Laurent Siebenmann
Sat, 10 Feb 2001
Marcel, Frank

 M> - Hyphenation tables should really be Unicode (so possibly UTF8
 >   encoded).  They are logically neither input nor output encoding
 >   related, and should work regardless whether either refers to a
 >   castrated font set.

I would add that they are in a similar sense not even TeX related.

 F> In other words you have a hyphenation file, say for German, which
 > can be used with T1 encoding but also with OT1 encoding by simply
 > removing all patterns which contain references to umlauts or sharp
 > s.

It seems to be common practice (for French, German...) to even use
the *same hyphenation trie* for OT1 and T1?  This is something of a
lucky accident, but I think it works well (no damage at all to T1
hyphenation, no big damage to OT1).

 > writing in a cyrillic languages where i want to use both in text as
 > in math cyrillic letters

I suspect this need is rare since Russian math is 99% Latin
and Greek and international math symbols. So typing $\Sh$
for a rare Shafarevitz symbol is pretty adequate notation.
Russians always have the full US ASCII keyboard.

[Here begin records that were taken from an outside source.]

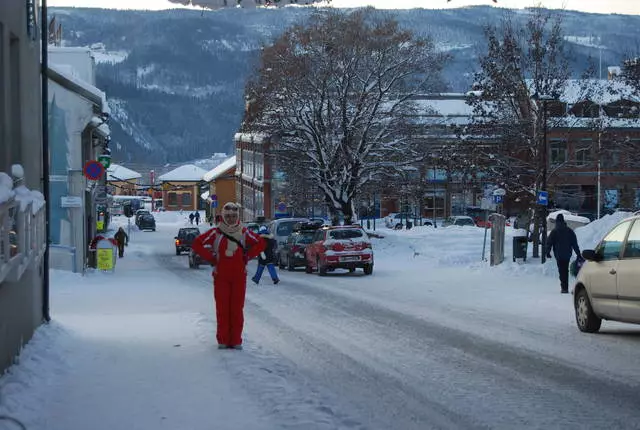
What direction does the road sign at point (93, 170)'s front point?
toward the camera

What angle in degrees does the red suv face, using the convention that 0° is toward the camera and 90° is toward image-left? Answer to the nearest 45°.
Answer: approximately 135°

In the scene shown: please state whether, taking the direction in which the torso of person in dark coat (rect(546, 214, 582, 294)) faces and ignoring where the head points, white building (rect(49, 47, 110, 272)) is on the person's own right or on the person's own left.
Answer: on the person's own left

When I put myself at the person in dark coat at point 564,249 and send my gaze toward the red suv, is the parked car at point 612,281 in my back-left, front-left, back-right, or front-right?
back-left

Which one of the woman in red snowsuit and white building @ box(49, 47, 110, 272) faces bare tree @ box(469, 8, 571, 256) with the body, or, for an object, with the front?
the white building

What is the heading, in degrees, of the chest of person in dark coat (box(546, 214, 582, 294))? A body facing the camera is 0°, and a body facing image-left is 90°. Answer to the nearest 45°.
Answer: approximately 180°

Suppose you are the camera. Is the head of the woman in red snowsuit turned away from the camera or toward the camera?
toward the camera

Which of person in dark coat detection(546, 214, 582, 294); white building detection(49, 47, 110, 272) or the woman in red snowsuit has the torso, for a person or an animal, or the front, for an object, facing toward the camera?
the woman in red snowsuit

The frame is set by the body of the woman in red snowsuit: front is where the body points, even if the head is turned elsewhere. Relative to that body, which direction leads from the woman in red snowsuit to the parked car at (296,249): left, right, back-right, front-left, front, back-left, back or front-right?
back

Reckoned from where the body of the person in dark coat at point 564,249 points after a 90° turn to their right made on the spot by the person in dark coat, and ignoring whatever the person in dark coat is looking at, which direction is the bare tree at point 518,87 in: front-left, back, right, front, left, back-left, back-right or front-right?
left

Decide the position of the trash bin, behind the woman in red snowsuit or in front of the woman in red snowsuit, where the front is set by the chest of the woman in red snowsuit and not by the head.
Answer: behind

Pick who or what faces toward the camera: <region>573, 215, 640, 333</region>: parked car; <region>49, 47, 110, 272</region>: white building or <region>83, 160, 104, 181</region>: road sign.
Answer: the road sign

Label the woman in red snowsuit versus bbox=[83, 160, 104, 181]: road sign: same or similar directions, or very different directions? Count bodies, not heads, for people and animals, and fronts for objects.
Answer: same or similar directions

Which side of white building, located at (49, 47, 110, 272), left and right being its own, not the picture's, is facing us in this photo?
right

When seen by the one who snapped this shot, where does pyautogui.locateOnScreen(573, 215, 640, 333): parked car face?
facing away from the viewer and to the left of the viewer

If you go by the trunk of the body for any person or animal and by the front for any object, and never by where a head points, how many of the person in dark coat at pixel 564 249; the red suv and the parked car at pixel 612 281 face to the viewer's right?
0
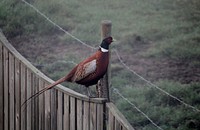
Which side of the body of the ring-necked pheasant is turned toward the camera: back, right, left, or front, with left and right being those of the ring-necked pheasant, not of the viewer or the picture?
right
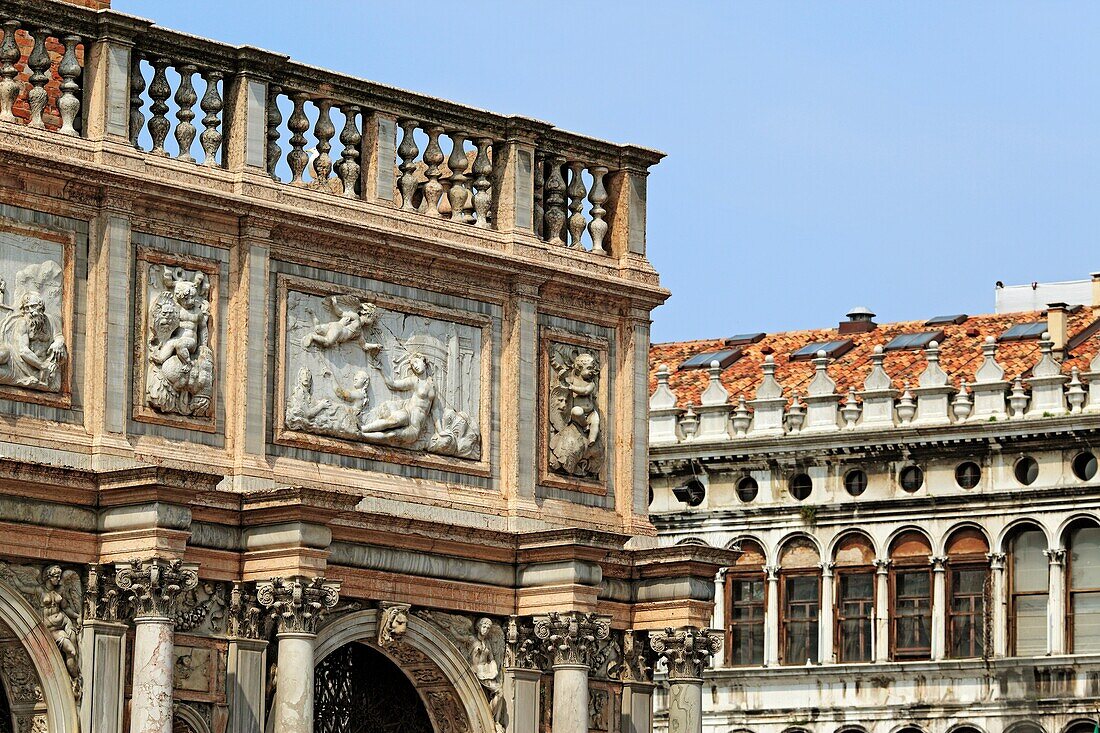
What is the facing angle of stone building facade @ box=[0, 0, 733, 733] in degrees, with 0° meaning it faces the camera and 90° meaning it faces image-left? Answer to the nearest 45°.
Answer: approximately 315°

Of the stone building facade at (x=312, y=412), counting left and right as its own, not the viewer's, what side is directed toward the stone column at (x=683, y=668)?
left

More problematic is the situation for ordinary text in
Serbian and Macedonian.  There are official (heavily
accented) Latin and (mostly unaccented) Cyrillic versions
even of the same text; and I expect both typographies often
appear in the same document. There is not much problem
typing such a document in MicrosoftWord or any similar
wordprocessor, and extracting the typescript as 8-bit text,
for TeXing. But moving the 8-bit text to Linux or Mac with
its two meshed and system dependent 8-bit encodings must be

ASCII is the royal road to portability.


                          Laurent S